On the horizon side, Charlotte, North Carolina-based Duke, like many of its energy sector peers, is working to modernize its energy grid. Seixas, based out of Duke’s Florida headquarters in downtown St. Pete, leads that effort in the Sunshine State, where the company has a 35-county territory, including Hillsborough, Pasco, Pinellas and Polk. Seixas has been with Duke Florida and its predecessor companies since 1986. Her first job, then with what was Florida Power, was writing permits and paperwork for pole locations. After a series of promotions, Seixas was named president of Duke Energy Florida in February 2021.
The modernization plan she oversees includes retiring coal plants on Crystal River, a process inching toward completion by the mid-2030s. The plan also includes continuing a massive investment in solar farms and other forms of renewable, cleaner energy. In October 2021, for example, Duke completed a 74.5MW facility in Duette, Manatee County that houses 227,000 solar panels. Up next? The company, Seixas says, is identifying more solar sites, focusing on North Florida and working with landowners, communities, governments and more.
“We update the site plan every year,” Seixas says. “We have to transform the business for the future.”
2. The current side of Duke Energy, meanwhile, involves doing what many businesses in the region have been forced to do in the past year: raise prices.
The Duke Energy rate hike — the company says a typical residential customer monthly bill using 1,000 kilowatt-hours will see about a 13% increase — was announced in September and starts this month. Seixas says the main reason for the rate hike stems from dramatic increases in gas and fuel prices. “Since the beginning of the year, natural gas prices have more than doubled, driven by increased domestic demand, flat natural gas production, strong LNG exports to Europe and Asia and low natural gas storage inventories,” the company said in the September statement announcing the increase. “The natural gas market has not stabilized and continues to be extremely volatile.”
Company officials emphasize the increases “are market-driven and passed through to customers with no markup…Duke Energy Florida does not profit from these increased fuel costs.”
The company, Seixas says, attempts to work with customers on payment plans and other techniques to bring down costs, including teaching good energy practices.

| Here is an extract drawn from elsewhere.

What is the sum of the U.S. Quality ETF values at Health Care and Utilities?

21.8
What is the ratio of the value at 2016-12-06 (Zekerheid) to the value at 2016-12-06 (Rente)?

While a lot of that information is available on the company’s website, Seixas doesn’t hold back when out and about in the community and she sees an energy-conservation opportunity. Like reminding people to turn off ceiling fans when they leave a room. “I’m always a blast at cocktail parties,” she quips, “when I tell people fans cool people, not rooms.”
3. While the now and horizon key Seixas leadership focus, the recent past — hurricanes, namely — are relevant, too. She says the Duke Energy teams performed extremely well under pressure during the 2022 Hurricane season, and she expects the same, if not better, during future storms. The company is constantly working on its redundancy plans and logistics of storm response, learning lessons about staging, timing and more from Ian.
One constant? The company’s values shine through in a crisis, Seixas says, where a focus on the mission brings people together during high-stress periods. “In a storm scenario,” she says, “where you’re spending 16-18 hour days with someone and you walk away and like them and respect them even more, you are definitely doing something right.”